▶ Selected text
= = = =
Monday, December 05, 2005

joy is peace and peace is joy

Author Anne Lamott writes that her pastor Veronica says that "peace is joy at rest, and joy is peace on its feet." (Plan B, p. 7) I haven't heard peace and joy described this way before, but I get it. It is how I feel when I am throwing, glazing, or recycling clay.....I feel peace as the wheel spins in front of me, and I become one with the clay, as we shape together a bowl or plate, and joy is the activity bubbling around, the hum of the wheel and the radio blasting, my body working and aching and the voices of the studio busy in creation around me. It is active, and peaceful...a wonderful connected yin yang circle of fullness.

Saturday, November 12, 2005


midterm creation tiles Posted by Picasa

Monday, November 07, 2005

Pottery Chops


I have been so busy lately getting my pottery chops that there has been little time to write. After 60 cylinders, 50 mugs, 20 lidded forms, and now on to thirty bowls, there isn't as much time to reflect through a keyboard. However, there is an abundance of time to reflect, wonder, think as the wheel spins and my body attempts to connect to the clay in an act of co-creation. The practise is good. Practise will serve me well, creating a body memory of being with the clay, learning how to work with it...so that soon, if I keep up the practise, I will be able to play more in the clay...as we are comfortable with each other. It is a dance, I think....getting these pottery chops...a lesson in improvisation, in being in tune, in getting the nuances. I listened to an interview with Joshua Bell on NPR one day, and they were talking about a piece of music that he has played thousands of times (something by Mozart, but I don't remember which piece.) He said that each time he played it, even though he knew it inside and out, on top and underneath, the act of playing that familiar piece revealed a fresh nuance about his playing, or his violin, or even the piece of music itself. I had a professor once, who gave the exact same lectures year after year, from the same yellow legal pad paper that she painstakingly wrote out in perfect cursive lettering. I heard some of these lectures twice and three times, in different settings, not to mention reading them in her publications. They were, and still are, captivating for the listener--because her work was groundbreaking in feminist hermaneutics and biblical interpretation. But what about for her? I wondered, did she get bored? I asked her about this. She peered at me through her owlish tortoise shell glasses with the ever slightest smile, and said, "Each time I give a lecture, it is like the first time I ever give it. " Nothing boring there. Nothing boring in throwing a million mugs, either. Each time I sit down with a lump of clay, I never really know how it will unfold into being exactly...but as I practise, I feel that I am getting more and more accomplished at the art of improvisation and craft and contribute as much to the clay as it gives back to me.
= = = =
▶ About this task
In the blog posts, how does the pastor Veronica describe peace and joy? These records come from a source separate from the blog posts.

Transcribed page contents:
= = = =
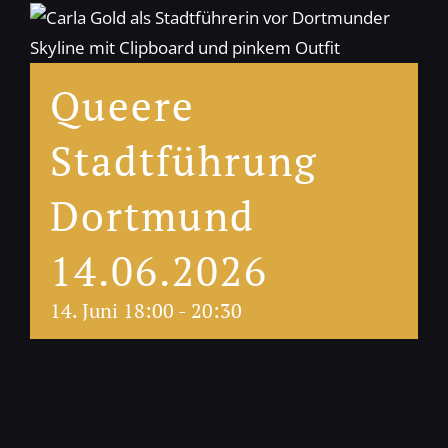
Queere
Stadtführung
Dortmund
14.06.2026
14. Juni 18:00
-
20:30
= = = =
▶ Response to the task
She says that "peace is joy at rest, and joy is peace on its feet."